WORK TO BE COMPLETED ▸ Only the lines from the one holding "text [177, 1521, 1152, 1617]" through the end of the material are to be repeated, exactly and without pictures.

DATASET CONTENT ▸

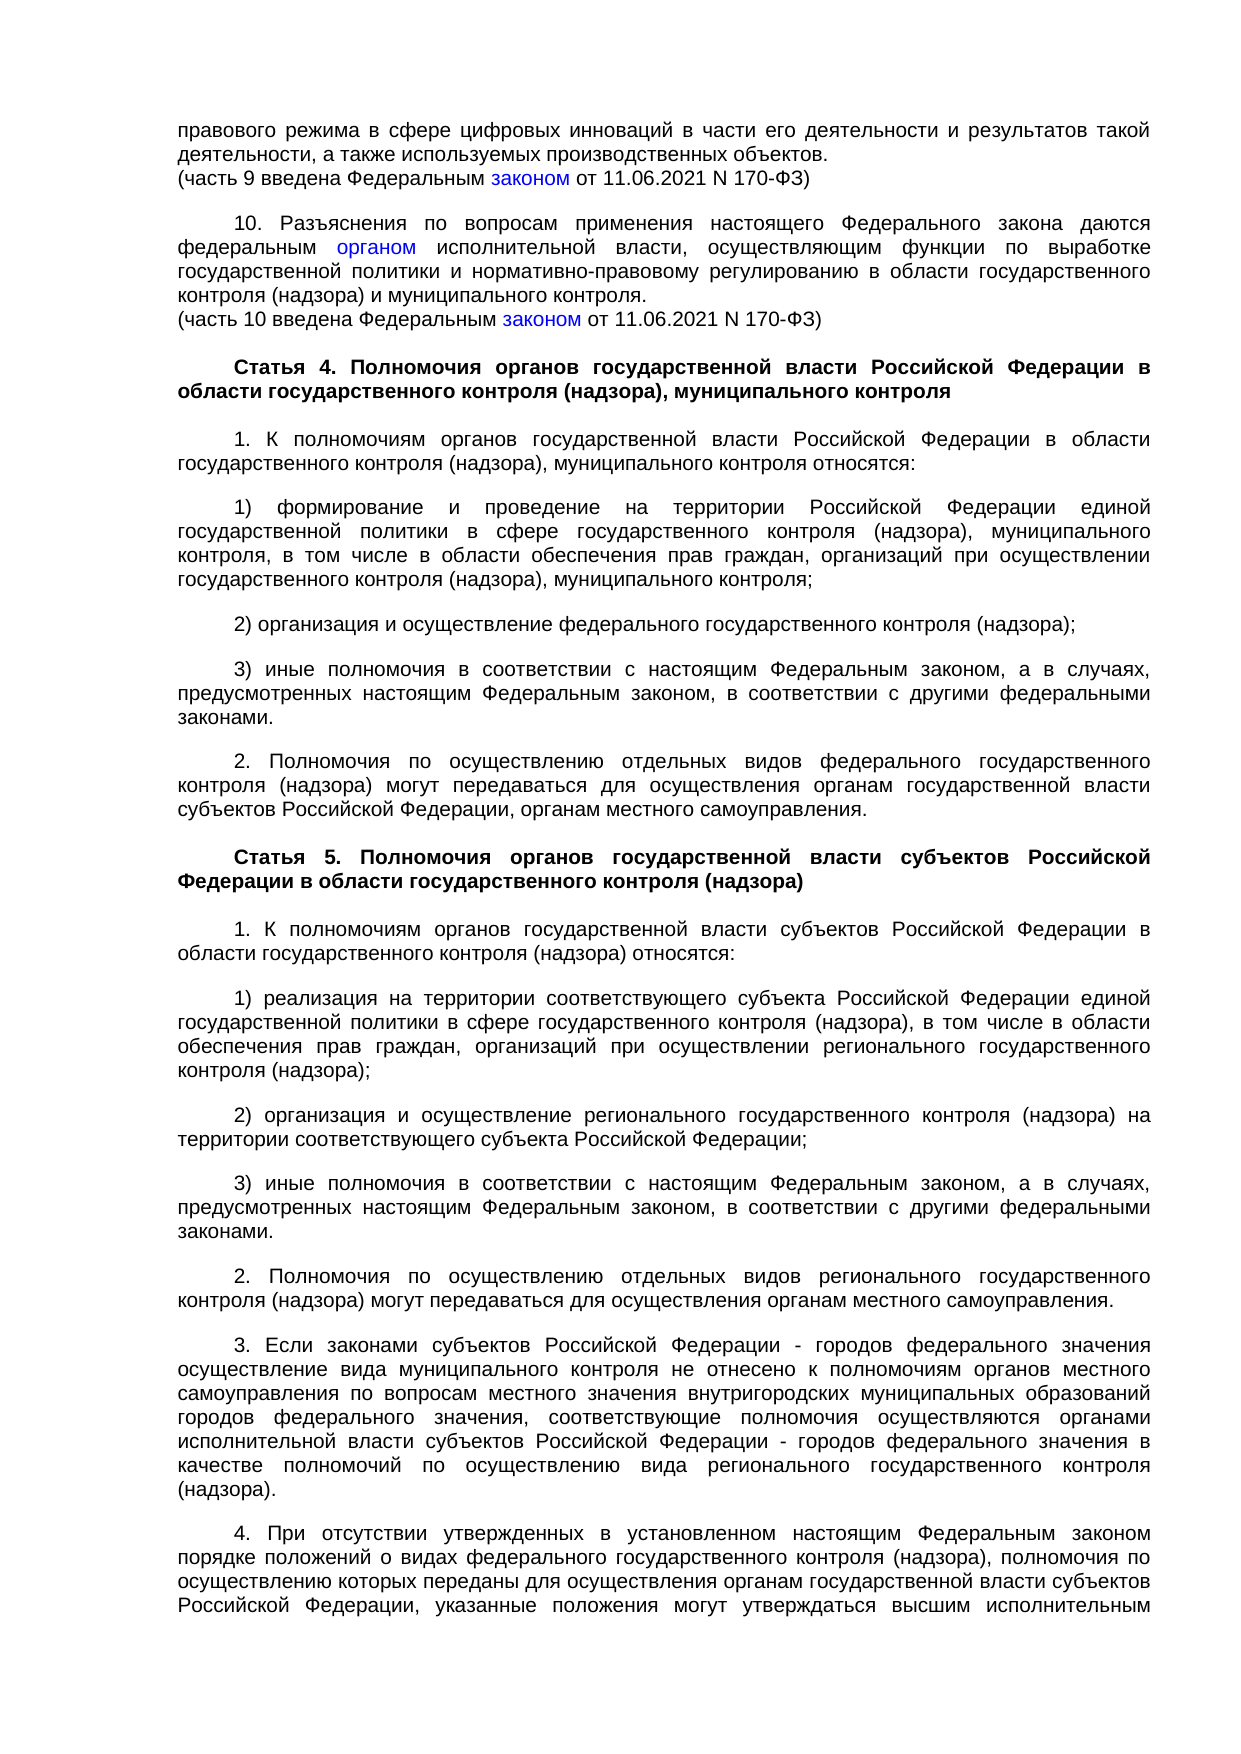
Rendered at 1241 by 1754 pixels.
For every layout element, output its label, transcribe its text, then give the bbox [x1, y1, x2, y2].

text 2) организация и осуществление регионального государственного контроля (надзора) на территории соответствующего субъекта Российской Федерации; [177, 1102, 1152, 1150]
text 2) организация и осуществление федерального государственного контроля (надзора); [177, 612, 1152, 636]
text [177, 118, 1152, 166]
title Статья 5. Полномочия органов государственной власти субъектов Российской Федерации в области государственного контроля (надзора) [177, 845, 1152, 893]
text 3) иные полномочия в соответствии с настоящим Федеральным законом, а в случаях, предусмотренных настоящим Федеральным законом, в соответствии с другими федеральными законами. [177, 1171, 1152, 1243]
text 3) иные полномочия в соответствии с настоящим Федеральным законом, а в случаях, предусмотренных настоящим Федеральным законом, в соответствии с другими федеральными законами. [177, 657, 1152, 728]
text 10. Разъяснения по вопросам применения настоящего Федерального закона даются федеральным органом исполнительной власти, осуществляющим функции по выработке государственной политики и нормативно-правовому регулированию в области государственного контроля (надзора) и муниципального контроля. [177, 211, 1152, 307]
title Статья 4. Полномочия органов государственной власти Российской Федерации в области государственного контроля (надзора), муниципального контроля [177, 354, 1152, 402]
text 3. Если законами субъектов Российской Федерации - городов федерального значения осуществление вида муниципального контроля не отнесено к полномочиям органов местного самоуправления по вопросам местного значения внутригородских муниципальных образований городов федерального значения, соответствующие полномочия осуществляются органами исполнительной власти субъектов Российской Федерации - городов федерального значения в качестве полномочий по осуществлению вида регионального государственного контроля (надзора). [177, 1333, 1152, 1500]
text 2. Полномочия по осуществлению отдельных видов федерального государственного контроля (надзора) могут передаваться для осуществления органам государственной власти субъектов Российской Федерации, органам местного самоуправления. [177, 749, 1152, 821]
text 1. К полномочиям органов государственной власти субъектов Российской Федерации в области государственного контроля (надзора) относятся: [177, 917, 1152, 965]
text 1) формирование и проведение на территории Российской Федерации единой государственной политики в сфере государственного контроля (надзора), муниципального контроля, в том числе в области обеспечения прав граждан, организаций при осуществлении государственного контроля (надзора), муниципального контроля; [177, 495, 1152, 591]
text 1. К полномочиям органов государственной власти Российской Федерации в области государственного контроля (надзора), муниципального контроля относятся: [177, 426, 1152, 474]
text 2. Полномочия по осуществлению отдельных видов регионального государственного контроля (надзора) могут передаваться для осуществления органам местного самоуправления. [177, 1264, 1152, 1312]
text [177, 1521, 1152, 1617]
text (часть 9 введена Федеральным законом от 11.06.2021 N 170-ФЗ) [177, 166, 1152, 190]
text 1) реализация на территории соответствующего субъекта Российской Федерации единой государственной политики в сфере государственного контроля (надзора), в том числе в области обеспечения прав граждан, организаций при осуществлении регионального государственного контроля (надзора); [177, 986, 1152, 1082]
text (часть 10 введена Федеральным законом от 11.06.2021 N 170-ФЗ) [177, 307, 1152, 331]
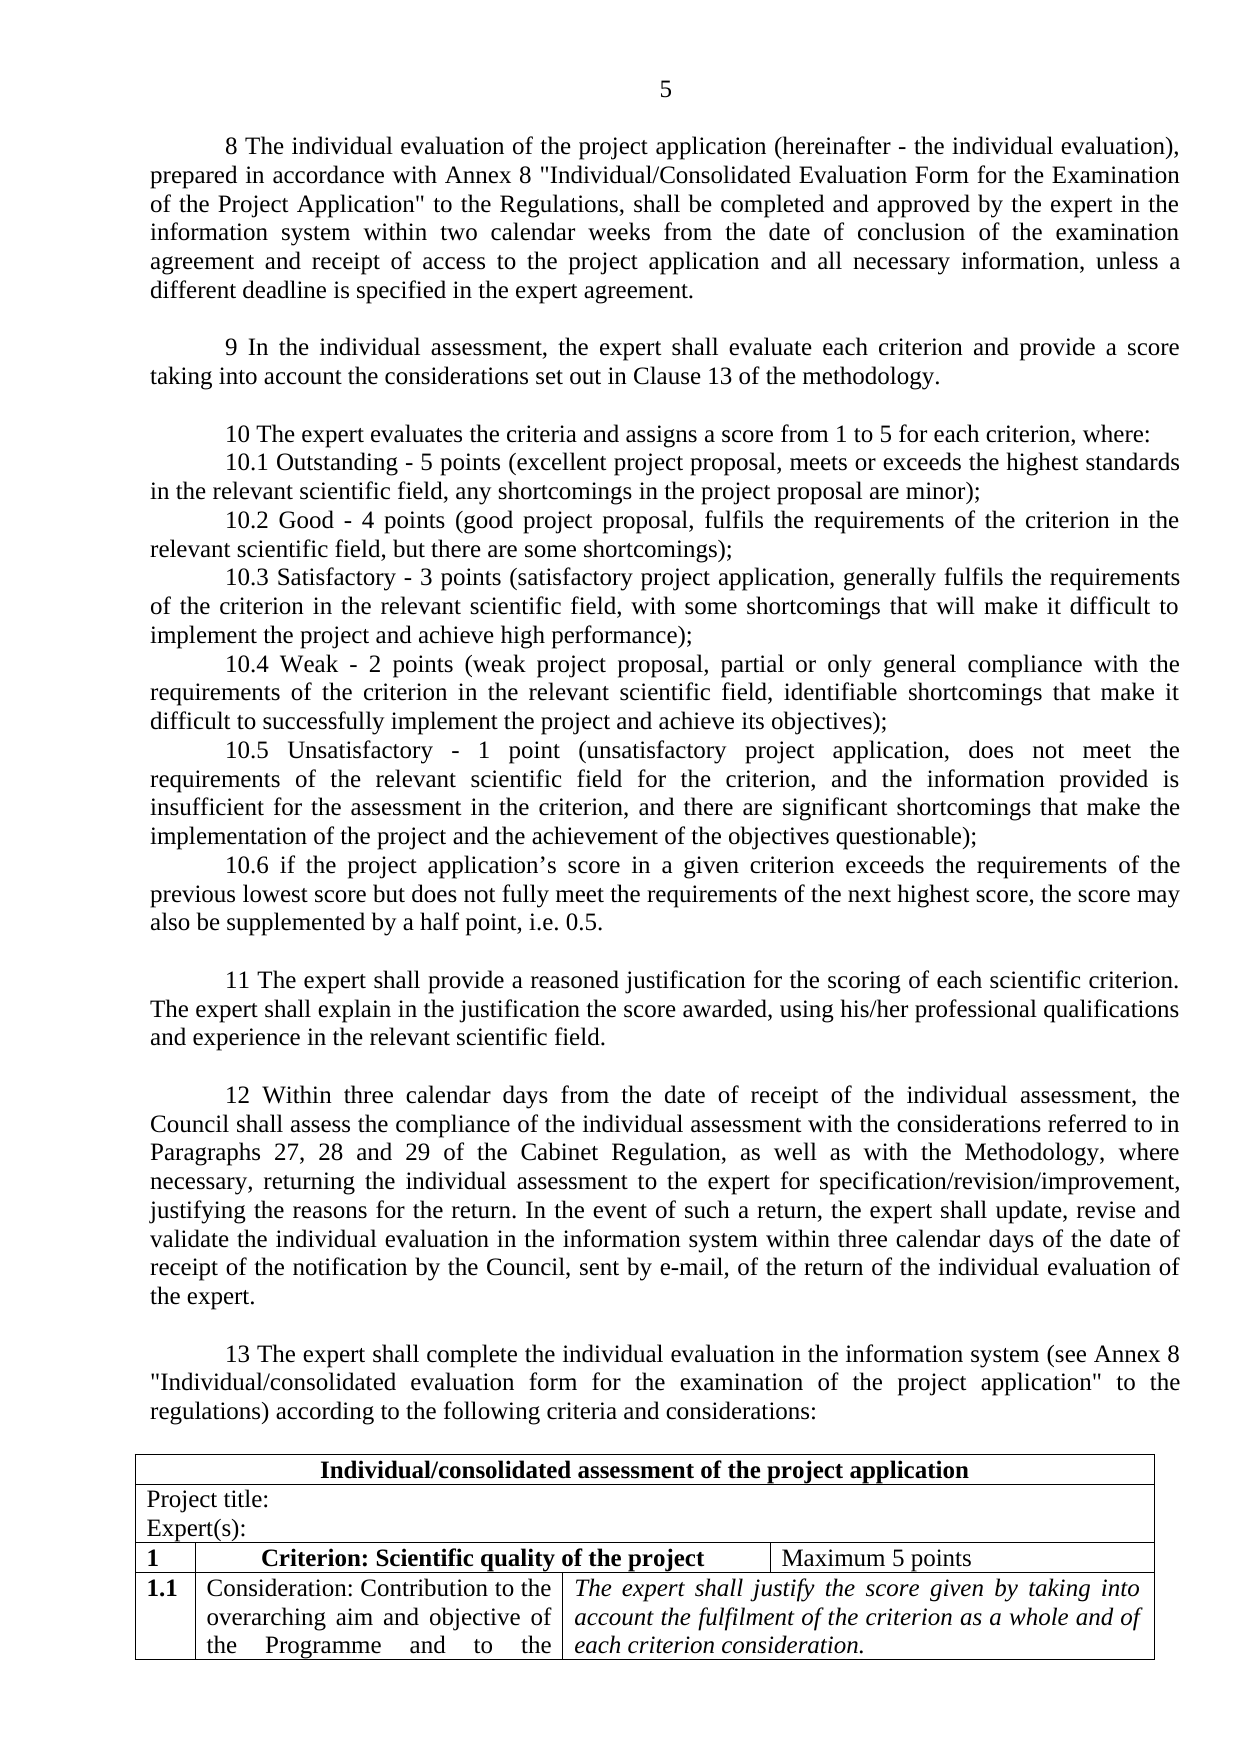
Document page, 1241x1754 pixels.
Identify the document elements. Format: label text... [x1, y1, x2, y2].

TASK RESPONSE ▸
text [177, 1521, 1152, 1617]
text (часть 9 введена Федеральным законом от 11.06.2021 N 170-ФЗ) [177, 166, 1152, 190]
text 1) реализация на территории соответствующего субъекта Российской Федерации единой государственной политики в сфере государственного контроля (надзора), в том числе в области обеспечения прав граждан, организаций при осуществлении регионального государственного контроля (надзора); [177, 986, 1152, 1082]
text (часть 10 введена Федеральным законом от 11.06.2021 N 170-ФЗ) [177, 307, 1152, 331]
Document page, 1241x1754 pixels.
Identify the document elements. Format: label text... [x1, y1, x2, y2].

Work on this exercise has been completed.